The Best Methods of Vocational Training: Not BOP-Sponsored

As is often the case with Federal Bureau of Prisons programming, the best forms of vocational and academic training are obtained outside the BOP. These include all sorts of correspondence educational programs. For someone interested in becoming a paralegal or mediator, there are a plethora of options (e.g., Blackstone Career Institute, Ohio University, Lakewood College, etc.). Other training schools (i.e., Penn Foster Career School and Stratford Career Institute, for example) offer a significant variety of correspondence educational programs inmates can enroll in. These programs include dog training, writing, interior design, small business management, landscaping, private investigation, etc. Many of these programs also offer convenient payment plans, but the inmate must shoulder the burden of all program costs.
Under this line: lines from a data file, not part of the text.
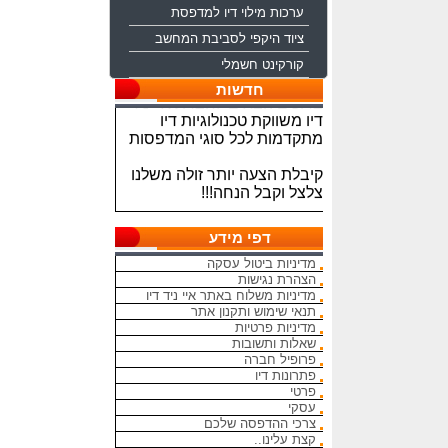
ערכות מילוי דיו למדפסת
ציוד היקפי לסביבת המחשב
קורקינט חשמלי
ברוכים הבאים לחברת איי ניד
חדשות
דיו משווקת טכנולוגיות דיו
מתקדמות לכל סוגי המדפסות
קיבלת הצעה יותר זולה משלנו
צלצל וקבל הנחה!!!
מתחייבים להיות הכי זולים
בארץ בראשי הדיו והטונרים
דפי מידע
התואמים, יש אפשרות למשלוח
מדיניות ביטול עסקה
מהיום להיום
הצהרת נגישות
מדיניות משלוח באתר איי ניד דיו
המחירים באתר אינם סופיים,יש
תנאי שימוש ותקנון אתר
הנחה על קניה כמותית פרטים
מדיניות פרטיות
במרכז ההזמנות
שאלות ותשובות
פרופיל חברה
מאמינים אך ורק ביחס אישי
פתרונות דיו
פרטי
הוגן ובהקשבה
עסקי
ללקוחות.בזכותכם הצלחתנו
צרכי ההדפסה שלכם
קצת עלינו..
בכל שאלה עניין והתלבטות אין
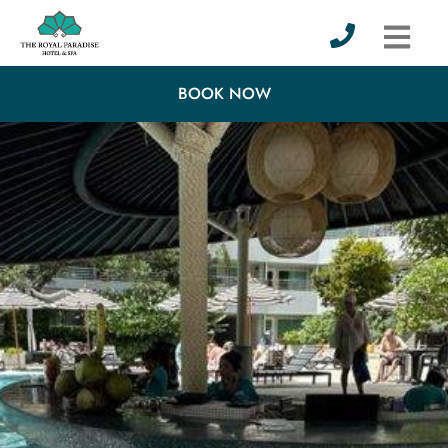
BOOK NOW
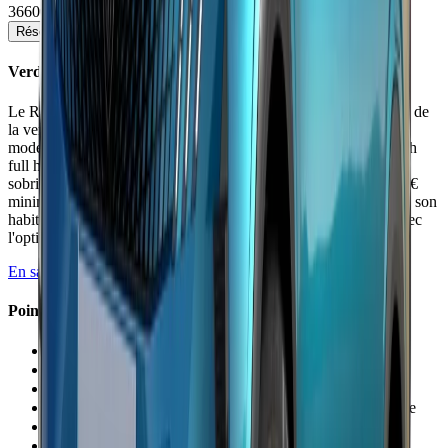
36600 - 46600 €
Réserver un essai
Voir la fiche détaillée →
Verdict
Le Renault Austral restylé 2025 corrige efficacement les défauts de
la version initiale (confort, insonorisation) et adopte un design
moderne inspiré du Rafale. L'unique motorisation E-Tech 200 ch
full hybrid offre un excellent compromis entre performances et
sobriété (4,1 à 6,7 l/100 km). Malgré un tarif en hausse (41 800 €
minimum), il se distingue par son système multimédia de pointe, son
habitabilité familiale et son comportement routier dynamique avec
l'option 4Control.
En savoir plus →
Points Forts
✓
Consommation exceptionnelle de 4,1 l/100 km possible
✓
Autonomie jusqu'à 1 400 km avec un plein
✓
Système multimédia OpenR Link parmi les meilleurs
✓
Habitabilité arrière généreuse avec banquette coulissante
✓
Comportement dynamique et agile avec 4Control
✓
Confort et insonorisation améliorés au restylage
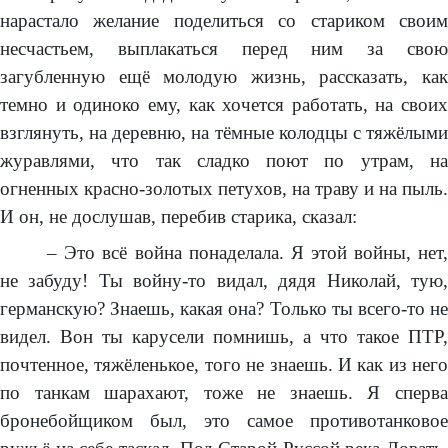
нарастало желание поделиться со стариком своим
несчастьем, выплакаться перед ним за свою
загубленную ещё молодую жизнь, рассказать, как
темно и одиноко ему, как хочется работать, на своих
взглянуть, на деревню, на тёмные колодцы с тяжёлыми
журавлями, что так сладко поют по утрам, на
огненных красно-золотых петухов, на траву и на пыль.
И он, не дослушав, перебив старика, сказал:
– Это всё война понаделала. Я этой войны, нет,
не забуду! Ты войну-то видал, дядя Николай, тую,
германскую? Знаешь, какая она? Только ты всего-то не
видел. Вон ты карусели помнишь, а что такое ПТР,
почтенное, тяжёленькое, того не знаешь. И как из него
по танкам шарахают, тоже не знаешь. Я сперва
бронебойщиком был, это самое противотанковое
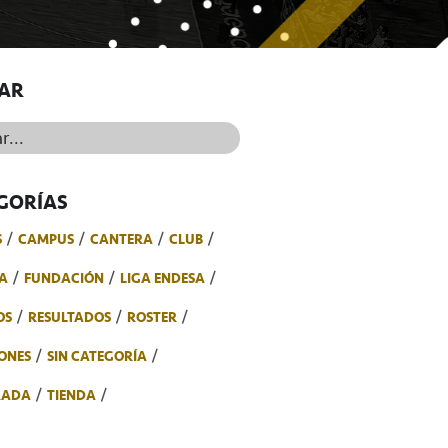
AR
..
GORÍAS
S
CAMPUS
CANTERA
CLUB
A
FUNDACIÓN
LIGA ENDESA
OS
RESULTADOS
ROSTER
ONES
SIN CATEGORÍA
RADA
TIENDA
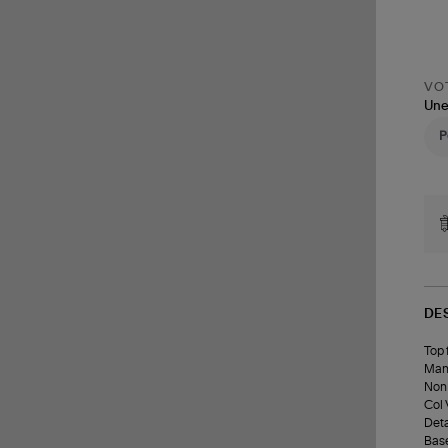
VOT
Une
DE
Top 
Manc
Non 
Col 
Deta
Base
The Best Option: Utilize Existing Resources and Innovative Solutions

Enterprising federal prisoners have realized that a middle ground can be found. This utilizes free institutional programming mixed with personally financed programming (whether work details or educational/vocational). For writers, this could mean GED and ACE classes combined with pleasure reading and writing. For those who desire to go into the legal field upon release (as a paralegal or legal assistant, for example), they could enroll in applicable legal-based Adult Continuing Education (ACE) courses (e.g., Legal Basics, Post-Conviction Remedies, etc.), work in the prison law library, and hang out their shingle as a legal assistant while incarcerated (legal assistants help fellow inmates with a wide variety of legal tasks). Thus, options are available. They just have to be leveraged together to make the best custom program of study possible.